You replaced the cam and lifters. Were the timing gear marks aligned properly? Is it the correct firing order for the new camshaft? What type of rocker arms and studs are on the car? If it is the old positive stop rail rockers, fine, just tighten and go. If it is studs with adjustable rocker arms, how did you preset the rocker arms? Align the timing pointer to 10 before TDC, or TDC. Pull the cap and make sure the rotor is pointing to #1, and both rockers on the #1 cylinder should be up with little to no spring compression. If it is a points ignition, is the gap within spec? Are the plug gaps correct for they type of ignition system you are using? Have you documented the compression on all 8 cylinders? If so, how close are they to each other? Is the carb filling with fuel? When the throttle lever is actuated, does any fuel spray from the jets into the primaries?

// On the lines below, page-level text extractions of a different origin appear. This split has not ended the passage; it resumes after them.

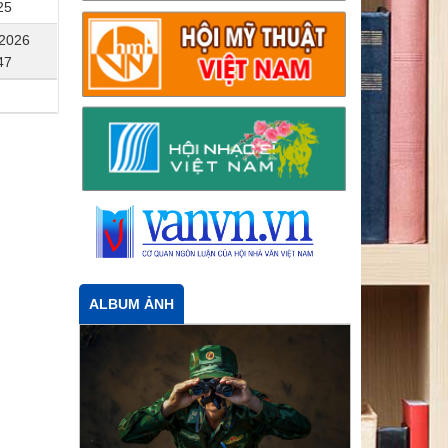
25
/2026
47
ALBUM ẢNH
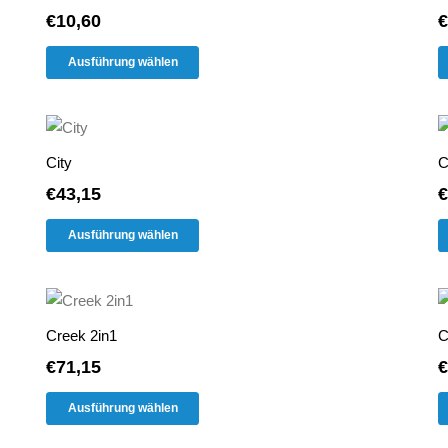
€
10,60
€
Dieses
Ausführung wählen
Produkt
weist
mehrere
Varianten
City
C
auf.
€
43,15
€
Die
Dieses
Optionen
Ausführung wählen
Produkt
können
weist
auf
mehrere
der
Varianten
Produktseite
Creek 2in1
C
auf.
gewählt
€
71,15
€
Die
werden
Dieses
Optionen
Ausführung wählen
Produkt
können
weist
auf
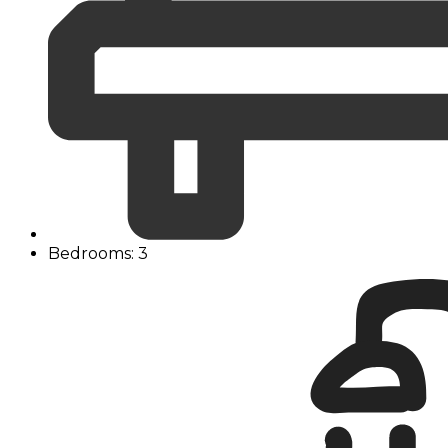
Bedrooms: 3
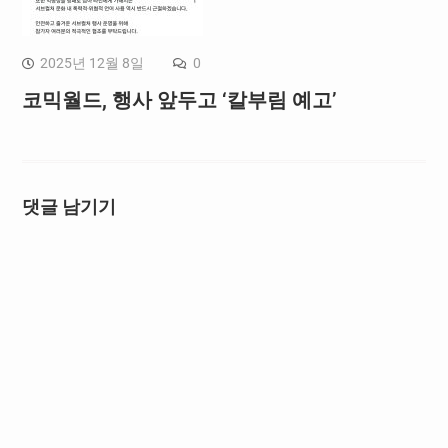
2025년 12월 8일
0
코믹월드, 행사 앞두고 ‘칼부림 예고’
댓글 남기기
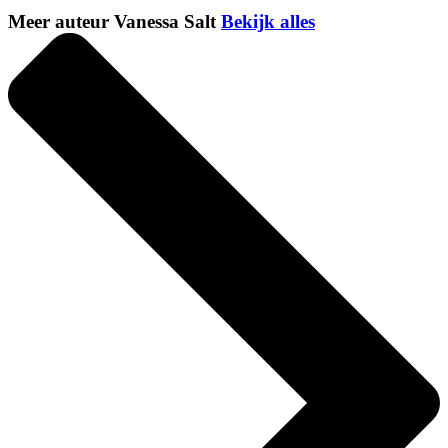
Meer auteur Vanessa Salt
Bekijk alles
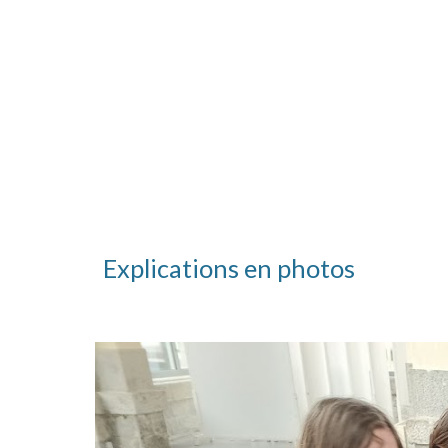
Explications en photos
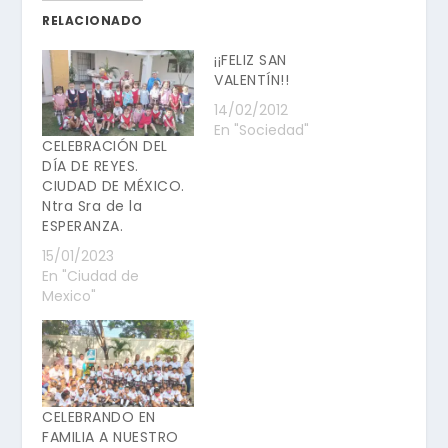
RELACIONADO
¡¡FELIZ SAN
VALENTÍN!!
14/02/2012
En "Sociedad"
CELEBRACIÓN DEL
DÍA DE REYES.
CIUDAD DE MÉXICO.
Ntra Sra de la
ESPERANZA.
15/01/2023
En "Ciudad de
Mexico"
CELEBRANDO EN
FAMILIA A NUESTRO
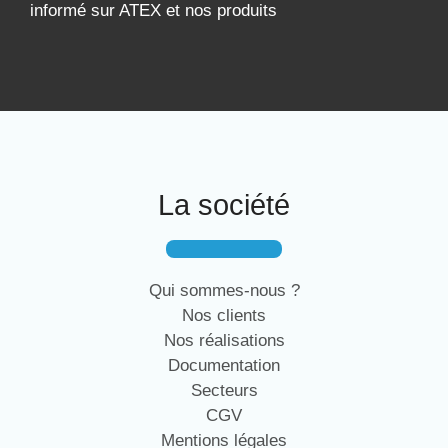
informé sur ATEX et nos produits
La société
Qui sommes-nous ?
Nos clients
Nos réalisations
Documentation
Secteurs
CGV
Mentions légales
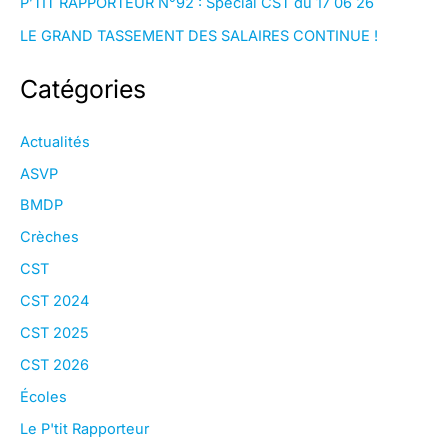
P’TIT RAPPORTEUR N°92 : Spécial CST du 17 06 26
LE GRAND TASSEMENT DES SALAIRES CONTINUE !
Catégories
Actualités
ASVP
BMDP
Crèches
CST
CST 2024
CST 2025
CST 2026
Écoles
Le P'tit Rapporteur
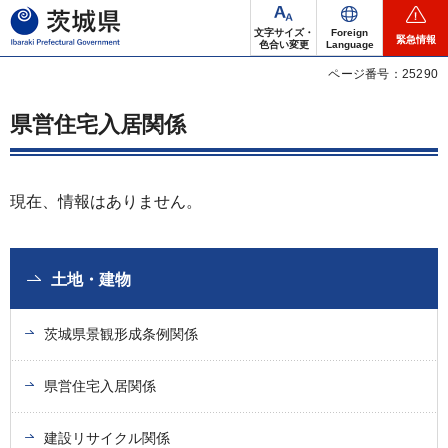
茨城県
文字サイズ・
Foreign
緊急情報
色合い変更
Language
ページ番号：25290
県営住宅入居関係
現在、情報はありません。
土地・建物
茨城県景観形成条例関係
県営住宅入居関係
建設リサイクル関係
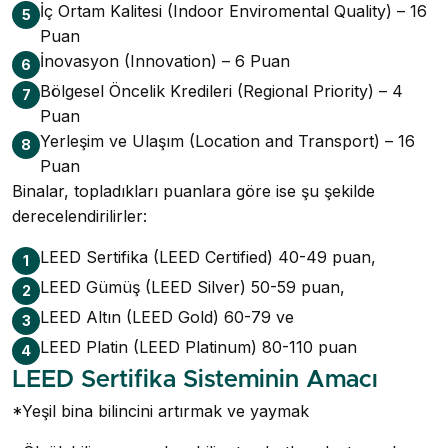
İç Ortam Kalitesi (Indoor Enviromental Quality) – 16
5
Puan
İnovasyon (Innovation) – 6 Puan
6
Bölgesel Öncelik Kredileri (Regional Priority) – 4
7
Puan
Yerleşim ve Ulaşım (Location and Transport) – 16
8
Puan
Binalar, topladıkları puanlara göre ise şu şekilde
derecelendirilirler:
LEED Sertifika (LEED Certified) 40-49 puan,
1
LEED Gümüş (LEED Silver) 50-59 puan,
2
LEED Altın (LEED Gold) 60-79 ve
3
LEED Platin (LEED Platinum) 80-110 puan
4
LEED Sertifika Sisteminin Amacı
*Yeşil bina bilincini artırmak ve yaymak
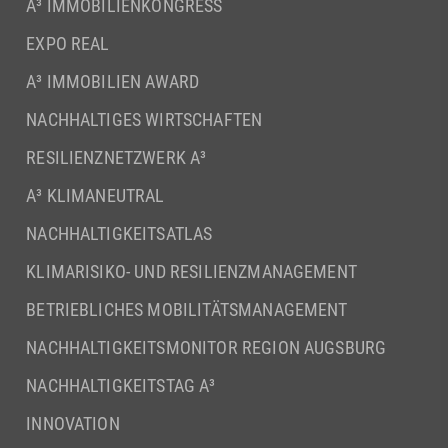
A³ IMMOBILIENKONGRESS
EXPO REAL
A³ IMMOBILIEN AWARD
NACHHALTIGES WIRTSCHAFTEN
RESILIENZNETZWERK A³
A³ KLIMANEUTRAL
NACHHALTIGKEITSATLAS
KLIMARISIKO- UND RESILIENZMANAGEMENT
BETRIEBLICHES MOBILITÄTSMANAGEMENT
NACHHALTIGKEITSMONITOR REGION AUGSBURG
NACHHALTIGKEITSTAG A³
INNOVATION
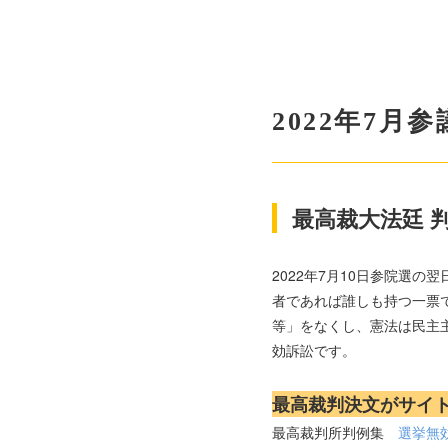
2022年7
最高裁大法廷 判
2022年7月10日参院選
者であれば誰しも持つ一票
等」をなくし、憲法は民主
効訴訟です。
最高裁判決文がサイ
最高裁判所判例集
選挙無効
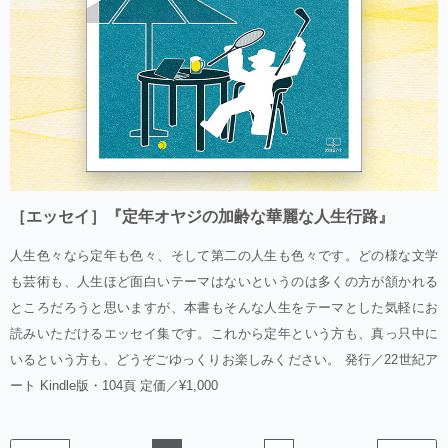
［エッセイ］『定年オヤジの加齢な華麗な人生行路』
人生色々なら定年も色々、そして第二の人生も色々です。どの様な文学
も芸術も、人生ほど面白いテーマはないというのは多くの方が頷かれる
ところだろうと思いますが、本書もそんな人生をテーマとした気軽にお
読みいただけるエッセイ集です。これから定年という方も、真っ只中に
いるという方も、どうぞごゆっくりお楽しみください。 発行／22世紀ア
ート Kindle版・104頁 定価／¥1,000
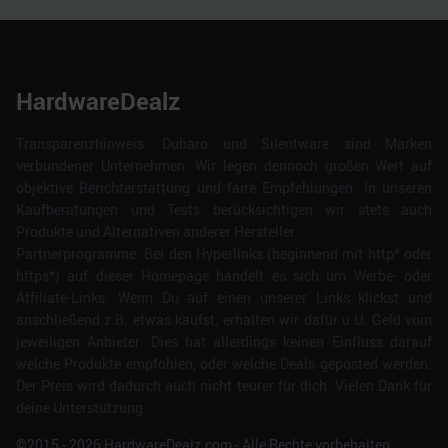
HardwareDealz
Transparenzhinweis: Dubaro und Silentware sind Marken
verbundener Unternehmen. Wir legen dennoch großen Wert auf
objektive Berichterstattung und faire Empfehlungen. In unseren
Kaufberatungen und Tests berücksichtigen wir stets auch
Produkte und Alternativen anderer Hersteller.
Partnerprogramme: Bei den Hyperlinks (beginnend mit http* oder
https*) auf dieser Homepage handelt es sich um Werbe- oder
Affiliate-Links. Wenn Du auf einen unserer Links klickst und
anschließend z.B. etwas kaufst, erhalten wir dafür u.U. Geld vom
jeweiligen Anbieter. Dies hat allerdings keinen Einfluss darauf
welche Produkte empfohlen, oder welche Deals geposted werden.
Der Preis wird dadurch auch nicht teurer für dich. Vielen Dank für
deine Unterstützung.
©2015 -
2026
HardwareDealz.com - Alle Rechte vorbehalten.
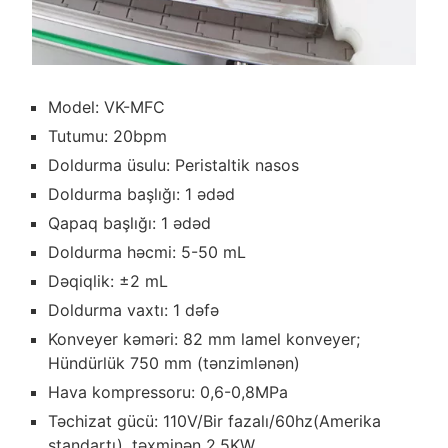
Model: VK-MFC
Tutumu: 20bpm
Doldurma üsulu: Peristaltik nasos
Doldurma başlığı: 1 ədəd
Qapaq başlığı: 1 ədəd
Doldurma həcmi: 5-50 mL
Dəqiqlik: ±2 mL
Doldurma vaxtı: 1 dəfə
Konveyer kəməri: 82 mm lamel konveyer;
Hündürlük 750 mm (tənzimlənən)
Hava kompressoru: 0,6-0,8MPa
Təchizat gücü: 110V/Bir fazalı/60hz(Amerika
standartı), təxminən 2.5KW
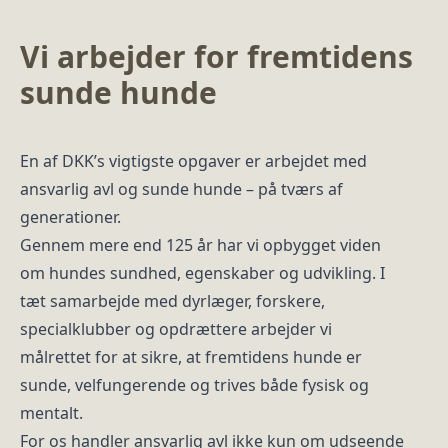
Vi arbejder for fremtidens
sunde hunde
En af DKK’s vigtigste opgaver er arbejdet med
ansvarlig avl og sunde hunde – på tværs af
generationer.
Gennem mere end 125 år har vi opbygget viden
om hundes sundhed, egenskaber og udvikling. I
tæt samarbejde med dyrlæger, forskere,
specialklubber og opdrættere arbejder vi
målrettet for at sikre, at fremtidens hunde er
sunde, velfungerende og trives både fysisk og
mentalt.
For os handler ansvarlig avl ikke kun om udseende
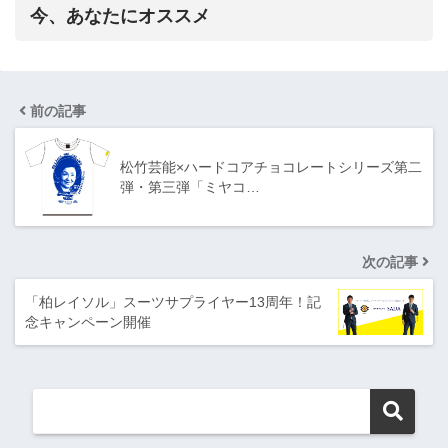
今、あなたにオススメ
前の記事
松竹芸能×ハードコアチョコレートシリーズ第二
弾・第三弾「ミヤコ…
次の記事
「柏レイソル」スーツサプライヤー13周年！記
念キャンペーン開催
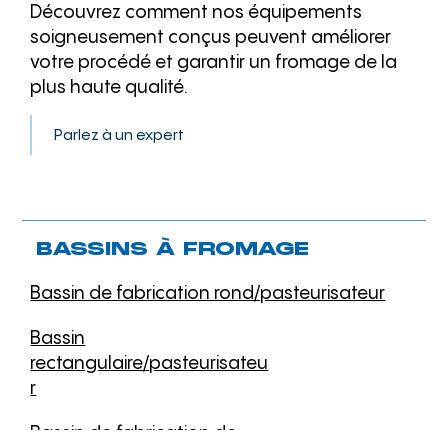
Découvrez comment nos équipements
soigneusement conçus peuvent améliorer
votre procédé et garantir un fromage de la
plus haute qualité.
Parlez à un expert
BASSINS À FROMAGE
Bassin de fabrication rond/pasteurisateur
Bassin
rectangulaire/pasteurisateu
r
Bassin de fabrication de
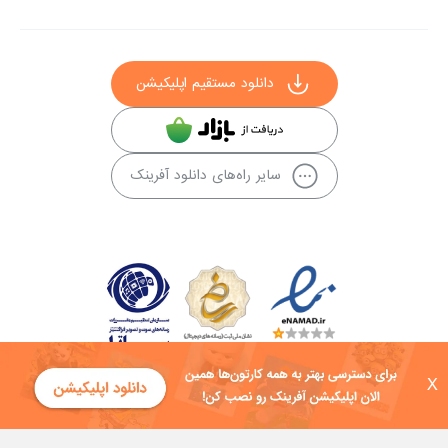
دانلود مستقیم اپلیکیشن
سایر راه‌های دانلود آفرینک
X
کلیه حقوق این سایت به شرکت توسعه فناوی هفت آسمان توکان تعلق دارد و
هرگونه استفاده از محتوا منع قانونی دارد.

I did all that already and went back over it a couple times... the compression is very low but that shouldn't prevent an explosion when spark, fuel, and air mix... I should still get a bump or two even if it stalls out after 2 seconds right?
When installing I matched them with the old ones and they were the same size. I also cycled the engine by hand to see that all rockers moved smoothly and valves closed completely. I understand that the engine won't stay running if I had these problems you've all mentioned but I can't even get it to turn over for 1 second. Nothing, not even a fast turn and backfire.. you take the carb off and spray starter fluid down the intake it should at least backfire right? I got nothing...
I dunno if it applies to automobile engines but I've run lawn mower engines at 25psi(leaking valve). At the least, it proves when spark happens there was a explosion. Meaning there should be at least a poof or pop now and then. If cylinders are "washed" with gas, squirting a half ounce of motor oil in cylinders will bring compression up. If it doesn't increase, problem is a valve/timing issue. If plugs are not new, usually they won't fire when wet with gas.
60 should be enough for ignition. I assume this was a running engine immediately prior to the cleanup? When you replaced the points, was the condenser also replaced?
Have you gotten this engine running? How did you determine the valves were closing completely by cycling the engine? More detail please.
Yes points and condenser but I didn't buy it running so I can only assume based off the sellers info which was about a year ago now..
It was on a stand before install so I inspected all valves through exhaust ports and also before installing the heads. That was part of the top end rebuild to clean and seat each valve.
Are you absolutely positively sure you do not have the valve lash set too tight, therefore the valves are not allowed to entirely close or close late? That would lead to low compression and prevent the engine from firing. I use the following procedure for hydraulic lifters:
I've also attached a PDF file with the same instructions. The picture in my previous post may be difficult to read.
A stock 302/351 to '77 or so does not have a valve lash adjustment, these use positive stop rocker studs. Of course it may be possible to replace the jamb nuts with adj type and use locks. What I can't remember is if the thread pitch is same. With positive stop studs, adj nuts would allow opening lash but not reducing it.
Crazy Comet you are correct on a stock 302. But now after having looked back over this thread which began in 2016 and then jumped to very recent posts, I'm not sure we are discussing an in line 6 or a V8 engine not starting.